Abstract: What if you could organize and motivate people to double their highest-expected productivity goals?
The
future of leadership is emerging to guide 21st-century organizations beyond the small, cross-functional, green-field software development teams of the 1990s. Agile enterprises must
respond to emerging markets, provide unity of purpose to workers with conflicting motivations, and foster order when change is the only constant. Agile leadership must cope with
distributed teams, "gig economy," diverse skill-sets, and the impact to morale of unexpected changes. But the measure of success is still delivery to the market:
volume, quality, reliability. Early in 2017, a group of several hundred independent players of the futuristic
massively-multiplayer video game Elite:Dangerous faced all the above organizational challenges yet still managed
unprecedented delivery to their market. And they did it despite the "me first" culture of online games. We'll explore the structural, social, and cognitive factors which enabled this large distributed team of casual
volunteers to deliver twice as much as their nearest competition. And we'll uncover how to amplify those factors
in your own workplace. You'll learn the powerful effects of making
individual contributions visible, expanding the scope of your regular
team synchronizations, having a loose leadership hierarchy, and encouraging
diffusion of innovation. And you'll see how community engagement is an essential quality of a
servant leadership culture.

[PROBLEMS AND TASKS]
1. In the agile leadership abstract, how did the volunteer group of Elite:Dangerous players perform compared with its nearest competition?
2. Carry the agile leadership abstract forward from its final sentence, keeping its voice and subject.

[PROVIDED DATA]
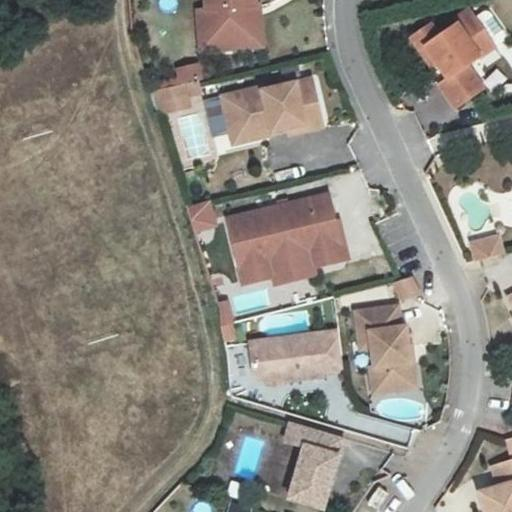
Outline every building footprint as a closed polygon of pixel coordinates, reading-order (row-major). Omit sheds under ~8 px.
[(200,50),(262,47),(260,7),(256,7),(255,0),(206,0),(207,9),(198,10),(200,50)] [(486,40),(470,16),(437,39),(428,27),(409,40),(423,61),(428,57),(436,69),(445,81),(437,87),(453,111),(482,91),(466,68),(478,60),(472,51),(486,40)] [(486,40),(472,51),(478,60),(494,50),(486,40)] [(436,69),(428,57),(423,61),(433,67),(436,69)] [(193,67),(176,71),(179,86),(196,82),(193,67)] [(309,83),(294,87),(295,93),(311,89),(309,83)] [(220,99),(229,138),(268,129),(270,135),(287,131),(288,137),(320,130),(311,89),(295,93),(294,87),(262,94),(261,90),(220,99)] [(184,88),(155,94),(160,115),(189,109),(184,88)] [(268,129),(229,138),(231,146),(270,137),(270,135),(268,129)] [(327,197),(225,220),(241,286),(272,278),(269,264),(307,255),(310,270),(342,262),(327,197)] [(209,201),(185,208),(193,233),(216,226),(209,201)] [(471,247),(474,259),(501,253),(498,240),(471,247)] [(269,264),(272,278),(274,287),(313,277),(310,270),(307,255),(269,264)] [(397,285),(390,286),(397,302),(417,298),(411,284),(410,282),(397,285)] [(310,289),(298,292),(300,302),(312,299),(310,289)] [(226,304),(217,306),(221,326),(231,324),(226,304)] [(400,331),(397,309),(355,314),(358,337),(369,336),(370,351),(371,354),(373,370),(369,370),(372,396),(415,391),(412,365),(409,365),(405,331),(400,331)] [(231,327),(222,329),(225,345),(234,343),(231,327)] [(336,335),(248,346),(252,378),(264,388),(322,380),(321,374),(341,372),(336,335)] [(370,351),(369,336),(358,337),(360,352),(370,351)] [(302,447),(307,428),(288,423),(282,442),(302,447)] [(341,439),(307,428),(302,447),(287,499),(320,509),(341,439)] [(511,452),(511,463),(492,469),(498,488),(478,493),(483,511),(511,511),(511,439),(509,440),(511,452)] [(242,500),(245,484),(228,482),(226,498),(242,500)]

[THE RESULTS]
1. It delivered twice as much as its nearest competition.

2.
This is a compelling story about leadership that's relatable to anyone regardless of their interest in or experience with Agile, online gaming, or space pirates. Learning Outcomes: - At the end of this session attendees should be able to summarize, and identify application opportunities in their own organization, the lessons highlighted by the case study:
- 1. Seeing complexity in the workplace -- The leadership challenges in the modern workplace result of interactions between internal/external forces, from systems and people. Knowing what components make your workplace more complex helps you target your interventions.
- 2. Visibility is more than cards on walls -- Expose opportunities for individuals to contribute emergent best practices to the whole organization.
- 3. Self-organization doesn't mean chaos -- Leadership networks must be allowed to form and be visible. Hierarchy isn't all bad. It takes "just enough."
- 4. Learning is the new productivity -- To be a fast, resilient organization, encourage experimentation over compliance.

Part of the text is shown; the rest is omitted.